Select MULTISELECT_PIPE(CAST((COLLECT(T26412.CHANNEL_DESC) OVER ()) AS MULTISELECT)) as c1, T26412.CHANNEL_DESC as c2, T24112.PROD_CATEGORY as c3, sum(T24170.AMOUNT_SOLD) as c4 from PRODUCTS T24112, CHANNELS T26412, SALES T24170 where ( T24112.PROD_ID = T24170.PROD_ID and T24170.CHANNEL_ID = T26412.CHANNEL_ID and (T26412.CHANNEL_DESC in ('Direct Sales', 'Tele Sales')) ) group by T24112.PROD_CATEGORY, T26412.CHANNEL_DESC order by c1, c2, c3
There are a couple of drawbacks with this approach. Since we are not isolating the filter on the String aggregated column, if your fact table does not have a value for a chosen prompt value, that will not be included in the output. For example, lets assume that in the multi-select prompt we are choosing 3 channel values i.e Catalog, Direct Sales and Tele Sales. There is no transaction for Catalog in the Fact table. So, the string aggregated column will show only Direct Sales and Tele Sales. This is not a true reflection of the Multi-Select prompt values.
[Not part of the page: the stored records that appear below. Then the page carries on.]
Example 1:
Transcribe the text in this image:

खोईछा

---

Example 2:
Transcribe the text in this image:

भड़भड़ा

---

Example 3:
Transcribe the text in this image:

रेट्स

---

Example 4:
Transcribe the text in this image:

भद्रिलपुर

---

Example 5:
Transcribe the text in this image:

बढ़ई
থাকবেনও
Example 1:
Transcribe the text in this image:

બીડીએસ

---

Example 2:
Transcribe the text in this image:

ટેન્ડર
Also, the CHANNEL_DESC_AGG column requires CHANNEL_DESC column to be part of the query as well. If not, BI EE will try to push the analytic function into the group by clause there by resulting in an error.
Approach 2:
Both the issues above can be negated by using another approach. This approach will use the same database function. But what we will be doing here is, we will be modeling our repository in such a way that BI EE will split the above the report’s single query into 2 separate queries. So we start with creating a new database connection (this is needed) and copying the CHANNELS table over to the new connection.
Then we create a physical layer join between the CHANNELS table in the original SH schema database and the CHANNELS table in the new database
In the BMM layer, we need to snowflake the Channels dimension by adding a new logical table called Channels_Agg. This new logical table will contain the EVALUATE column(same as in Approach 1) and the CHANNEL_DESC column.
Create a logical snowflaked join between Channels and Channels Agg logical tables. In the presentation layer, expose CHANNEL_DESC and CHANNEL_DESC_AGG columns from the Channel Agg logical table. Lets now test the above Multi-Select report again with the same 3 values (one missing in fact table)
As you see, the above is a true reflection of the Multi-Select prompt. It always shows the values chosen in the prompt no matter what values are present in the fact table. If you look at the SQL, you would notice 2 separate queries being fired by BI EE.
Also, this does not depend on the selection of CHANNEL_DESC column in the report.
Currently we had to use the analytic function since BI EE cannot do analytic equivalent functions directly from the repository (though one can mimic them using level based measures but we do not have complete control on the queries). Hopefully as new releases come out, we should see such capabilities in the repository itself.